Since I couldn’t walk, I wasn’t going anywhere so I resigned to tuning it out. Meanwhile, someone would come every morning and haul me into painful physical therapy. I told them it wouldn’t work. I told them I just needed a cortisone shot. They didn’t hear me, so every day they tortured me for another 45 minutes. I thought this whole thing was some kind of crazy Rube Goldberg experiment, so completely ridiculous and convoluted, when it could have been solved with a simple injection.

A few, long, loud and painful days later, paramedics brought me a roommate. Theresa French was old and annoying. She couldn’t hear or see well so she just hollered a lot when she wanted attention. When her family visited, Theresa would howl for an hour. I hated her. I complained to the general manager again. I told him she wouldn’t shut up and it was making me nuts.

Wasn’t it enough to have drilling and hammering all day? Now I had to listen to Theresa?

After giving me my second set of ear plugs, he said, “Don’t worry. We have ways to deal with these things.”

He might have been trying to soothe me. It didn’t. I told him I was going to tell the family. He said, “They already know.”

Now I was scared. What was he talking about? It seemed so sinister. And not only did he not deal with it, she kept it up. Especially when the whole French family filled the room for an hour. Her screams just got louder and longer. I hated her.

Then one day two jovial ladies came in the room, talking loudly and saying her name. They pulled the curtain and didn’t stay long. After they left, Theresa went right to sleep. That was when the real noise started. That old lady could snore louder than she could holler. I complained one more time but this time nobody came. No nurses, no one, not even a family member. Theresa just lay there for days, snoring like a truck driver.

In the midst of this Kafkaesque drama, I felt another panic attack coming. Now, this was really a crazy place. For some insane reason, the nurses wouldn’t medicate me so I called 911 and the paramedics hauled me to the nearest hospital where the doctor gave me an injection of Clonazepan and shook his head at the lunacy of Apple Valley not to treat me. The panic subsiding, I felt a little better until the paramedics wheeled me back into my room.

I didn’t hear anything.

The snoring had stopped. It was eerily quiet. Not wanting to discover what I suspected, I got hold of my walker and wheeled over to her bed. Theresa was cold and stiff.

I freaked. For sure, this place was killing patients and I was surely next. I called 911 and told them they killed my roommate and someone had to investigate before others died, too. “Hurry!” I said. Of course, no one came. No one called back. Eventually, a couple of workers bagged Theresa up and wheeled her away. I was alone again and terrified, certain that this was a killing place. I was getting the hell out of there, no matter what. Against doctor’s orders, I called someone to pick me up. If she didn’t hurry, I was going to slither.

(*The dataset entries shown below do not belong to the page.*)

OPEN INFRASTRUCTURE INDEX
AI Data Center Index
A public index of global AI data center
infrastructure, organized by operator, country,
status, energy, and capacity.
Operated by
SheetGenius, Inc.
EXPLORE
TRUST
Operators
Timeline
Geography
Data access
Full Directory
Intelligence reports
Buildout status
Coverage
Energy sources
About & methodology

Then I remembered where I was: in a nursing home where people come to die. The two jovial women who came a few days ago were hospice workers. Unbeknownst to me, they had delivered the “death shot,” a routine overdose of morphine and Ativan. It had taken four days for Theresa to pass. Four days she slept and snored, all alone. No more family visits. Even the nurses and aides stopped checking on her.

The family had tired of Theresa. Maybe she was as loud and annoying at home as she was in rehab. Maybe not. But the family had arranged to kill her before she became any more annoying. Like putting down a dog, they just put Theresa down.

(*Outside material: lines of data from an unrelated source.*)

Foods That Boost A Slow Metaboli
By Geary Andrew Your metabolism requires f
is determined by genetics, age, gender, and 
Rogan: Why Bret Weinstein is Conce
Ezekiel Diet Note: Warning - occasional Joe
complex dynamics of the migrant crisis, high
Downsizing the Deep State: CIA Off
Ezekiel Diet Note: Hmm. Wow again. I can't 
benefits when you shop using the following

This was prior to Governor Brown recent signing of the Right to Die Act, allowing terminally ill patients to have physician-assisted euthanasia. Nurses say they routinely administer the death shot and withhold treatment. The patient is never consulted.

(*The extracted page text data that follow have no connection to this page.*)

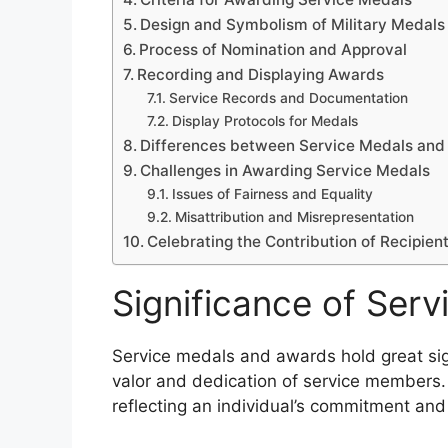
Design and Symbolism of Military Medals
Process of Nomination and Approval
Recording and Displaying Awards
Service Records and Documentation
Display Protocols for Medals
Differences between Service Medals and 
Challenges in Awarding Service Medals
Issues of Fairness and Equality
Misattribution and Misrepresentation
Celebrating the Contribution of Recipien
Significance of Ser
Service medals and awards hold great sign
valor and dedication of service members.
reflecting an individual’s commitment and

Medicare likes this arrangement. It’s “cost effective.” But are we getting lost in the cost-analysis? Families decide when enough is enough, when they have tired of caring for a loved one, as they had with Theresa. It is considered natural to put our pets down when they age and fail in an effort to be humane. On any ordinary day in any ordinary town, this happens. But how humane is it to end someone’s life just because they’ve become a bother?